When bugging out in an emergency or going on your outdoor adventures, you will need to plan for using a bathroom. When you select the right camping toilet for your specific needs, it will be a combination of your outdoor toilet use and your toilet’s weight.

If you have to leave without already having an outdoor toilet in your supplies, here are some included tips for handling your bathroom needs. After reading these tips, you will be more likely to plan and review the options offered in choosing a portable camp toilet.

Tips for urinating in the woods:

1.) Stay away from stinging nettles or poison ivy.
2.) Aim to water if you need to pee at night. Keep the noise down and avoid attracting animals that might be around it.

  • If you are going to forage for food, avoid urinating on any plants you might select later to eat. 2.) Breaking branches is one of the loudest things you can do in the middle of the night. If possible, try to urinate on a log if there is one within reach.
    5.) Urinate downhill, as urine will flow downhill. 3.) If possible, cover your mouth with your hand and pee in or over water.
    7.) Urinate in close to the same place each time. That will reduce the risk of you getting lost.

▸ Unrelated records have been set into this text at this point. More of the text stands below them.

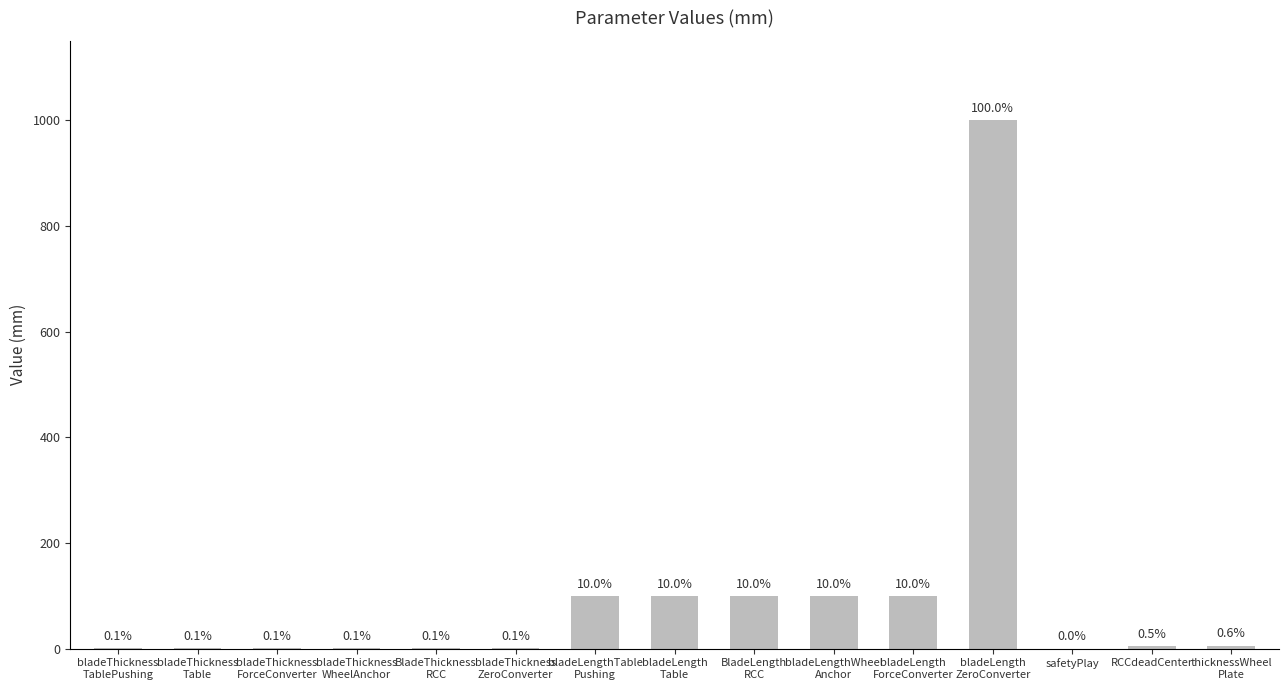

What position from the right is bladeThickness
TablePushing?

15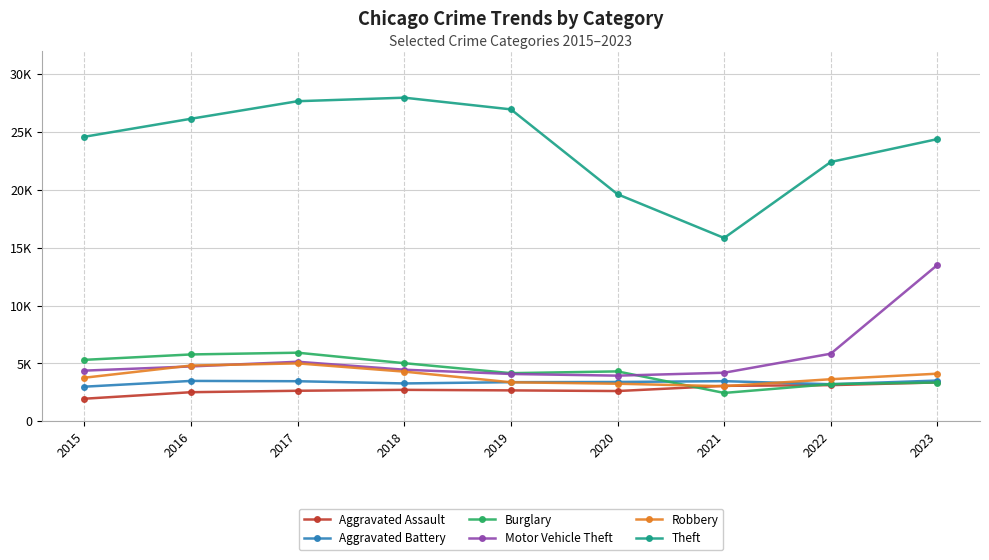

Is this an area chart (filled region under the line)?

No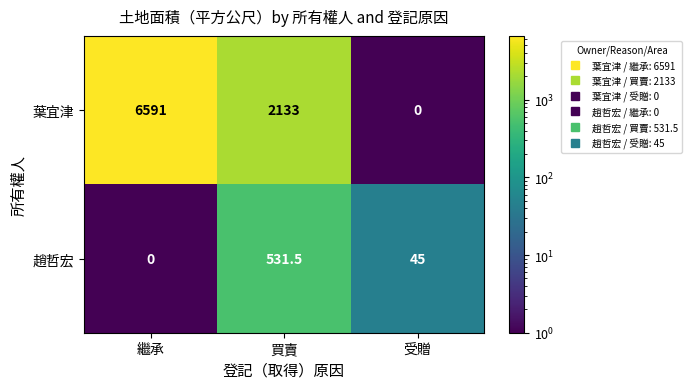

What is the difference between the 趙哲宏 values at 受贈 and 買賣?

486.5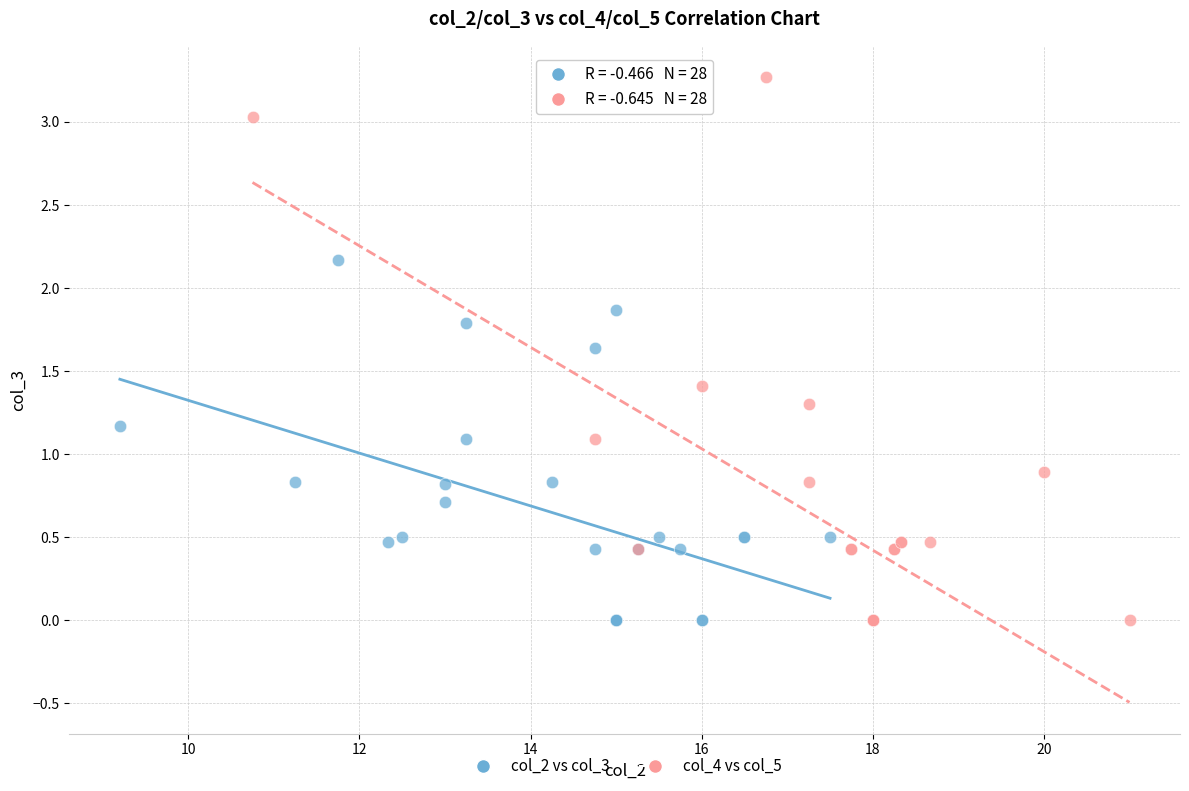

Which series reaches the maximum Y coordinate?

col_4 vs col_5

Use these things like toilet paper:

If you have to go to the bathroom outdoors, dispose of human waste by digging a hole 6 inches deep and bury it. To dispose of toilet paper without a bag, use leaves, pine needles, or snow by wrapping them around the paper before burying it.

Cover it with pine needles, leaves, dirt, or snow. Use similar strategies to dispose of urine. Get rid of the feeling that urine is dirty or disgusting. You are merely getting rid of excess water only!

Do this by urinating in a bottle or cup and pouring it out in the forest (as long as waterways are not nearby) until you have weakened your feelings of disgust/embarrassment. After that, urinate directly on the ground.

Doing this multiple times, and you will soon get used to doing it in the open. Peeing in approximately the same place each time will help you remember where you have gone, so you don’t get lost.

When it is cold out in winter and snow on the ground, you can bury your feces in a snowbank. Until spring comes along, if there is still snow on the ground, dig a hole 2 feet deep. It is easier to dig a hole 2 feet deep with an ice ax than dig a 6″ deep hole in hard snow. When burying your waste in a snowbank, put some leaves underneath the feces.

That will keep it from coming in contact with the bottom of the frozen snow. If you are ever concerned about seeing your waste, cut off branches and place them over the hole. The branches will prevent you from seeing your feces.

Heating the snow (if it is still frozen) or packing it down (if not frozen) with your boot before you defecate. Packing the snow down will cause the feces to be buried faster and deeper, making them harder to find.